Before this notion is dismissed outright, people should remember that the more than 100 subcommunities of Chicago are constantly changing. And even Chicago’s “official” neighborhoods that have been around for decades have seen at least two major changes in their designations, as detailed by The Block Club. First, there was the land to the west of the city that became neighborhood #76 when it was annexed as the O’Hare International Airport in the new O’Hare neighborhood. Then there was Edgewater, the community on the east that lobbied during the 1960s and 1970s to separate itself from Uptown to become its own entity based on its unique historical identity. In 1980 the city approved Edgewater’s initiative to secede from the greater community to became Chicago neighborhood #77.

Having Their Cake and Eating It, Too

Just because the Gladstone Park community isn’t official and just because its very presence is indeterminate doesn’t mean it’s nondescript or even ordinary. On the contrary. The very mystery behind the what and where of the community is what gives it the opportunity to be exceptional.

Clearly, Gladstone Park is complicated. Like any city neighborhood, it has its attributes as well as its share of problems. Up here on the “Far Northwest Side,” the distant and somewhat undefined community gets ignored by the powers-that-be in Chicago as much as it gets put upon. But existing 10-12 miles away from the purview of big metropolitan departments and red tape can be a good thing. Sometimes it’s easier to be what you want to be by flying under the radar.

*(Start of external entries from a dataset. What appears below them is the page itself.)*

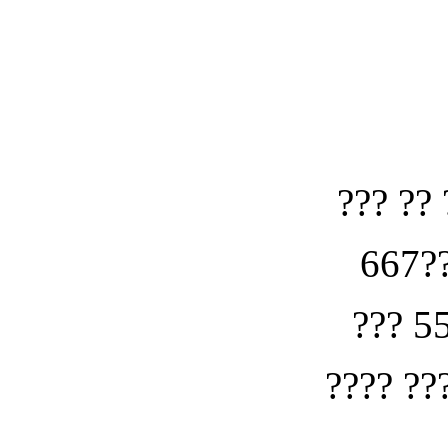
??? ?? 
667??
??? 5
???? ??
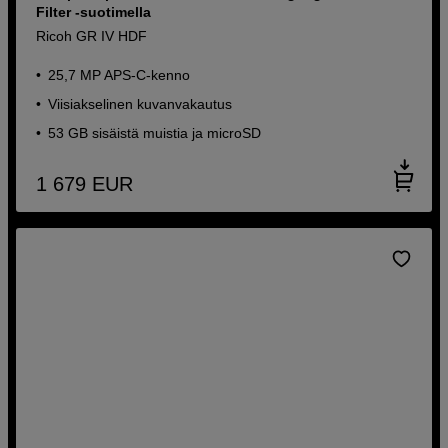
Filter -suotimella
Ricoh GR IV HDF
25,7 MP APS-C-kenno
Viisiakselinen kuvanvakautus
53 GB sisäistä muistia ja microSD
1 679
EUR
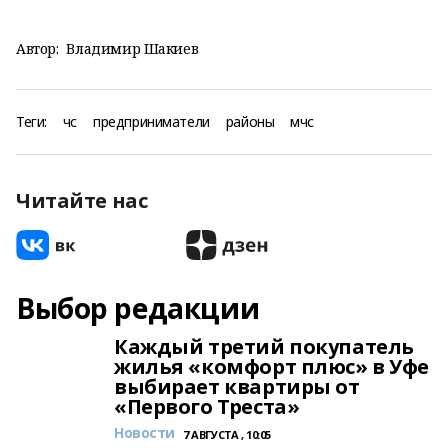
Автор:
Владимир Шакиев
Теги:
чс
предприниматели
районы
мчс
Читайте нас
Выбор редакции
Каждый третий покупатель
жилья «комфорт плюс» в Уфе
выбирает квартиры от
«Первого Треста»
Новости
7 АВГУСТА , 10:05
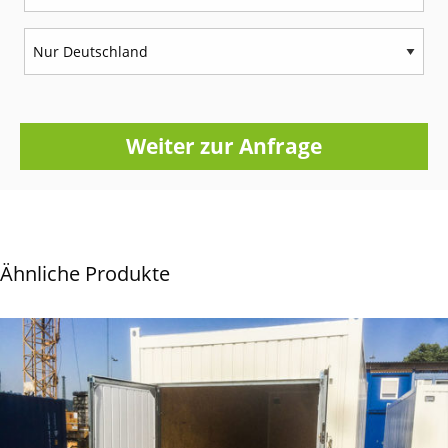
Weiter zur Anfrage
Ähnliche Produkte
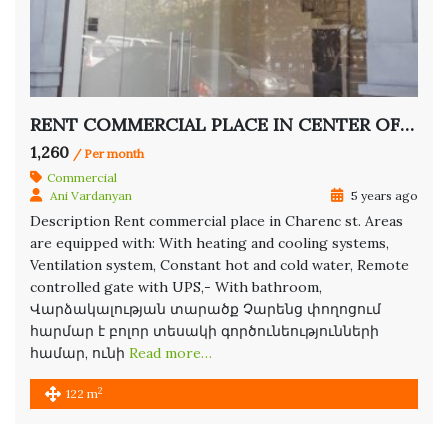
RENT COMMERCIAL PLACE IN CENTER OF YEREVAN
1,260
/ Per month
Commercial
Ani Vardanyan
5 years ago
Description Rent commercial place in Charenc st. Areas
are equipped with: With heating and cooling systems,
Ventilation system, Constant hot and cold water, Remote
controlled gate with UPS,- With bathroom,
Վարձակալության տարածք Չարենց փողոցում
հարմար է բոլոր տեսակի գործունեությունների
համար, ունի
Read more…
2
122 m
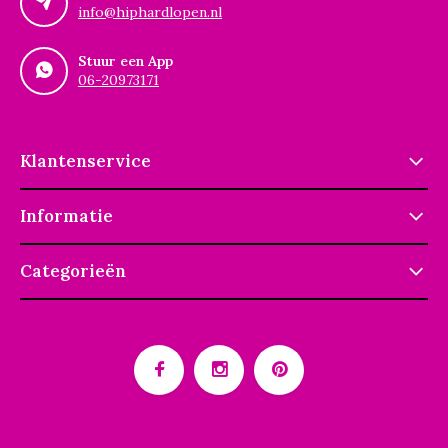
info@hiphardlopen.nl
Stuur een App
06-20973171
Klantenservice
Informatie
Categorieën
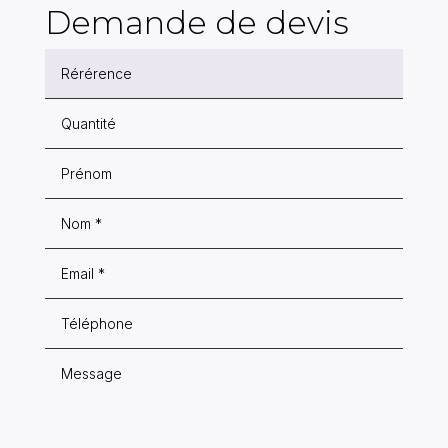
Demande de devis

Most people who move to Gladstone Park say it is the best place they could afford to live comfortably where they could be a part of Chicago…but not feel like they were in a big city. Ensconced in their sturdy vintage homes on lush tree-lined streets, they relish all the perks of living in a low-rise, family-friendly community that feels more like a country village. Yet by hopping on a bus, they can get to the Jefferson Park Transit Center within a mere five minutes and connect via bus, “el,” and Metra to all the world class museums, pro sports arenas, lakefront beaches and music and theater venues they want.

So tell people in this one-square mile community you never heard of where they come from. Tease them about being small and insignificant. Make fun that they were named after an old British prime minister. Poke at them for their dedication as public servants…teachers, police, firefighters who may be more law and order than progressive. Levy any insult, but none would hit the mark. Why? because Gladstonians are proud Chicagoans who are having their cake and eating it, too. Why would they want to live any other way?